'universal-ctags' requests personal-files interface

Snap ‘universal-ctags’ requests use of personal-files interface to allow read access to files in ~/.ctags.d/

Universal-ctags reads config files from this directory
http://docs.ctags.io/en/latest/optlib.html#preload-option-file

It is my intention that users installing this snap can continue to use the same config files that they have previously been using with apt or source installs.

I’ve added the ‘personal-files’ interface to my yaml under the name ‘dot-ctags’:

Due to which it is currently failing automated review:
https://dashboard.snapcraft.io/snaps/universal-ctags/revisions/13/

Update: I should maybe mention that my snapcraft.yaml above generates a wrapper script around my snapped application, to reset $HOME to the user’s actual home directory.

Universal-ctags is a fork of the venerable exuberant-ctags (which puts config in a different place, just ~/.ctags)

I’m afraid this isn’t a valid use case. Snap are supposed to keep dotfiles inside snap folder which is their $HOME.

Thanks for the info @Reynolds5.

I was trying to follow the advice of @chipaca:

used in their ‘icdiff’ snap:

Can you help me understand why it’s ok in that context, and not in mine? Is dropping down to a classic snap a more appropriate way for me to achieve what I want?

+1 from me as reviewer, the requested directory is clearly related to ctags configuration, the request for read-only access is very sensible, and ctags config files don’t usually contain anything terribly sensitive.

  • Daniel

There are two cases: your app own the target dir or it uses target dir owned by some third party app (as icdiff does for .gitconfig which is owned by git). In the former case your app should stay with snap $HOME. In the latter it may be allowed to access those third party dir manually or automatically. I thought your app owns that dir (first case). If not then please ignore my advice.

@Reynolds5 Thanks for explaining your rationale, although obviously I don’t like that answer :slight_smile: Yes you are right that this config dir is owned by the third-party app that I am packaging.

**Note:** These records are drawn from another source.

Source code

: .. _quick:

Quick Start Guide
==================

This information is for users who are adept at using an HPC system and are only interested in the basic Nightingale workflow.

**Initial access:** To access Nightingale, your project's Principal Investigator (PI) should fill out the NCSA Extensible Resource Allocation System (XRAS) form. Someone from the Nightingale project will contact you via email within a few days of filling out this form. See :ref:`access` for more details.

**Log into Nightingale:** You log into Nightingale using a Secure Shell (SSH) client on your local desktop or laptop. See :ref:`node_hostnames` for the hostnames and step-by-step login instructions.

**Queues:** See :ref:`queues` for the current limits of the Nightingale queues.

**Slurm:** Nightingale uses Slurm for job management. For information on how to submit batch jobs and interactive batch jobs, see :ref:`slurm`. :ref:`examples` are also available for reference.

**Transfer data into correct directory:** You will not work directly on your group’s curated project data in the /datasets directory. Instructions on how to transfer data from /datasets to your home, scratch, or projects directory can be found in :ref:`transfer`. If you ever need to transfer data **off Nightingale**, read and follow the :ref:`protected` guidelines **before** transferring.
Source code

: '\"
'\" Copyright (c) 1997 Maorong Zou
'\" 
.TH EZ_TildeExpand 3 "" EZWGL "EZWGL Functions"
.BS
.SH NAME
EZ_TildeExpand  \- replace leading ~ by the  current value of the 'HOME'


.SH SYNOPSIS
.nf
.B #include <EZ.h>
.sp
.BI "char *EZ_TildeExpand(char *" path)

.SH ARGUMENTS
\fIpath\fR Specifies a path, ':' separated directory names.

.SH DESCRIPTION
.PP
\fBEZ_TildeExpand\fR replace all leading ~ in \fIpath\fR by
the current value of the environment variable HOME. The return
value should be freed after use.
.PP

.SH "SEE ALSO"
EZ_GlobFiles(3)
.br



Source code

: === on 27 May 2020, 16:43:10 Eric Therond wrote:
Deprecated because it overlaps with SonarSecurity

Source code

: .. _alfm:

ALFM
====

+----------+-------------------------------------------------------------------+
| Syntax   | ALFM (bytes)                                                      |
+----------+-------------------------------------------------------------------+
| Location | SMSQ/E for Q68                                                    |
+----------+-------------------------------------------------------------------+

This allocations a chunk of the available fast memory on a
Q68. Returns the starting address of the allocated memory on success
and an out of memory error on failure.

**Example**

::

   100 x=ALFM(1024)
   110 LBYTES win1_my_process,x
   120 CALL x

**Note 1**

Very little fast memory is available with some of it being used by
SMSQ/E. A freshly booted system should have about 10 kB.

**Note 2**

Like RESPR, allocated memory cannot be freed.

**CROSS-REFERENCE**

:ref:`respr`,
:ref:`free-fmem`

@tartley, do note @reynolds5 is not actually a reviewer; their opinions are their own.

1 Like

Then it would be nice if some reviewer either confirm or deny it. I’m basing my opinion on official docs which mention only import case from old dotfiles to snap $HOME plus historical reviews on this forum. The fact is even such households snaps like firefox or chromium aren’t allowed to store their configs in top level dotfiles (beside initial import) however I can’t rule out that it only depends on who is doing review.

that has already happened

Where? The only thing you posted after my comment was that’s my opinion without sharing yours.

You can also see @jdstrand rejection of $HOME/.gitl_history in linked topic with similar argumentation to mine that it’s owned and used by specific tool and not supposed for share.

And here: Interface auto-connect request for the guvcview snap (personal-files)

In my first reply in this topic I misunderstood use case requested here which may be valid for personal-files in the end.

Sorry but my question was about general rules and not about ctags at all and nothing in above reply touches anything I mentioned. It would be helpful not only for me but for all people requesting personal-files access to make things clear. Making enigmatic comments doesn’t really help anyone.

As a reviewer, +1 for use of and auto-connection of personal-files for readonly access using the dot-ctags interface alias.

2 votes for, 0 against. This is now live. Note that a corresponding change is needed in the review-tools, and while this change is now in master, it is not yet in production. Until this is in production, we’ll manually approve new revisions of this snap.

@Reynolds5 - thank you for participating in the process. While each snap is different, the general guidelines for use of personal-files is documented here: The personal-files interface. Specifically, this snap is using personal-files for the typical use case: “This interface is typically used to provide read-only access to top-level hidden data directories within a user’s home directory in order to support importing data from existing applications where the snap is the clear owner of the target directory.

1 Like

@jdstrand I linked same thing before so linking it back is rather pointless. Nevertheless the description provided there is vague and not enough to make things clear for everyone. For example use-case from this topic doesn’t match interface description. Adding more typical use-cases (also negative use-caseses) would help.

I think clear rules are important in order to not create double standards and make sure all snaps are treated equally.